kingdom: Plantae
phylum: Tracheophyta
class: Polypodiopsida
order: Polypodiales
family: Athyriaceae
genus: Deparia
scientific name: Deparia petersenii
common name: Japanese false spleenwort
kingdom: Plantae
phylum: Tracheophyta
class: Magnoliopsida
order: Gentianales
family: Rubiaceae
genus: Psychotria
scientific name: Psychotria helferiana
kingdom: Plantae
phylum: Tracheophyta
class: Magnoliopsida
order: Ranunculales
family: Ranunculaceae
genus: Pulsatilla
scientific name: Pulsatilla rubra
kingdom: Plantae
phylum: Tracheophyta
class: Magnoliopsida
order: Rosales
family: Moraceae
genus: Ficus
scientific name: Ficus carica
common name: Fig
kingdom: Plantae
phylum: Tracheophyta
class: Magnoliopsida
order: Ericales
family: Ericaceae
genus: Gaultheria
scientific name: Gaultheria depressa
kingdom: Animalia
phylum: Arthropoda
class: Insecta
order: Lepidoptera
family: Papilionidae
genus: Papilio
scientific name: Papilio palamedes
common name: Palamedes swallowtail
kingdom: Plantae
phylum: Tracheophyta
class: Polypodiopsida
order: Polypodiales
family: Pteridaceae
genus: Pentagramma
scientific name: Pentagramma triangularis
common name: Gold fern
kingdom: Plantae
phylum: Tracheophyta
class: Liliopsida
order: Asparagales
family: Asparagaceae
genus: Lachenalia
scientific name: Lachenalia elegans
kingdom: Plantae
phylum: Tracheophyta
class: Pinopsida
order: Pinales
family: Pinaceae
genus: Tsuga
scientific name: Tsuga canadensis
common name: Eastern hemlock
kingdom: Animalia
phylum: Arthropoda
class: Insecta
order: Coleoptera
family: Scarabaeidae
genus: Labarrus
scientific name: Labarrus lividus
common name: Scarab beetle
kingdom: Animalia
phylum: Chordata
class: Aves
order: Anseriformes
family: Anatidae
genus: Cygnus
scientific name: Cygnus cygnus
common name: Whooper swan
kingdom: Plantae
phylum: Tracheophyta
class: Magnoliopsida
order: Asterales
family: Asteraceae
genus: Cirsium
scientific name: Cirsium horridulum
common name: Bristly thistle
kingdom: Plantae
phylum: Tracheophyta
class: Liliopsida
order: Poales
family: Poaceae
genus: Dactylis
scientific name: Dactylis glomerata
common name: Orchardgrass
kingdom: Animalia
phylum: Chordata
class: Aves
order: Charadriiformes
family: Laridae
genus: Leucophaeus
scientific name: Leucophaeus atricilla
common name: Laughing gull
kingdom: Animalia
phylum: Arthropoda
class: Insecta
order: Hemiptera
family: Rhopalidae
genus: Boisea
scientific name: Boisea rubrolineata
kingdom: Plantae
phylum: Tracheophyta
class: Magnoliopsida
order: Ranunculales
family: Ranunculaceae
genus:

» Written exercise
Turn every line of the listing above into a numbered list, one entry per line, and drop any blank lines.

» Result of the task
1. kingdom: Plantae
2. phylum: Tracheophyta
3. class: Polypodiopsida
4. order: Polypodiales
5. family: Athyriaceae
6. genus: Deparia
7. scientific name: Deparia petersenii
8. common name: Japanese false spleenwort
9. kingdom: Plantae
10. phylum: Tracheophyta
11. class: Magnoliopsida
12. order: Gentianales
13. family: Rubiaceae
14. genus: Psychotria
15. scientific name: Psychotria helferiana
16. kingdom: Plantae
17. phylum: Tracheophyta
18. class: Magnoliopsida
19. order: Ranunculales
20. family: Ranunculaceae
21. genus: Pulsatilla
22. scientific name: Pulsatilla rubra
23. kingdom: Plantae
24. phylum: Tracheophyta
25. class: Magnoliopsida
26. order: Rosales
27. family: Moraceae
28. genus: Ficus
29. scientific name: Ficus carica
30. common name: Fig
31. kingdom: Plantae
32. phylum: Tracheophyta
33. class: Magnoliopsida
34. order: Ericales
35. family: Ericaceae
36. genus: Gaultheria
37. scientific name: Gaultheria depressa
38. kingdom: Animalia
39. phylum: Arthropoda
40. class: Insecta
41. order: Lepidoptera
42. family: Papilionidae
43. genus: Papilio
44. scientific name: Papilio palamedes
45. common name: Palamedes swallowtail
46. kingdom: Plantae
47. phylum: Tracheophyta
48. class: Polypodiopsida
49. order: Polypodiales
50. family: Pteridaceae
51. genus: Pentagramma
52. scientific name: Pentagramma triangularis
53. common name: Gold fern
54. kingdom: Plantae
55. phylum: Tracheophyta
56. class: Liliopsida
57. order: Asparagales
58. family: Asparagaceae
59. genus: Lachenalia
60. scientific name: Lachenalia elegans
61. kingdom: Plantae
62. phylum: Tracheophyta
63. class: Pinopsida
64. order: Pinales
65. family: Pinaceae
66. genus: Tsuga
67. scientific name: Tsuga canadensis
68. common name: Eastern hemlock
69. kingdom: Animalia
70. phylum: Arthropoda
71. class: Insecta
72. order: Coleoptera
73. family: Scarabaeidae
74. genus: Labarrus
75. scientific name: Labarrus lividus
76. common name: Scarab beetle
77. kingdom: Animalia
78. phylum: Chordata
79. class: Aves
80. order: Anseriformes
81. family: Anatidae
82. genus: Cygnus
83. scientific name: Cygnus cygnus
84. common name: Whooper swan
85. kingdom: Plantae
86. phylum: Tracheophyta
87. class: Magnoliopsida
88. order: Asterales
89. family: Asteraceae
90. genus: Cirsium
91. scientific name: Cirsium horridulum
92. common name: Bristly thistle
93. kingdom: Plantae
94. phylum: Tracheophyta
95. class: Liliopsida
96. order: Poales
97. family: Poaceae
98. genus: Dactylis
99. scientific name: Dactylis glomerata
100. common name: Orchardgrass
101. kingdom: Animalia
102. phylum: Chordata
103. class: Aves
104. order: Charadriiformes
105. family: Laridae
106. genus: Leucophaeus
107. scientific name: Leucophaeus atricilla
108. common name: Laughing gull
109. kingdom: Animalia
110. phylum: Arthropoda
111. class: Insecta
112. order: Hemiptera
113. family: Rhopalidae
114. genus: Boisea
115. scientific name: Boisea rubrolineata
116. kingdom: Plantae
117. phylum: Tracheophyta
118. class: Magnoliopsida
119. order: Ranunculales
120. family: Ranunculaceae
121. genus:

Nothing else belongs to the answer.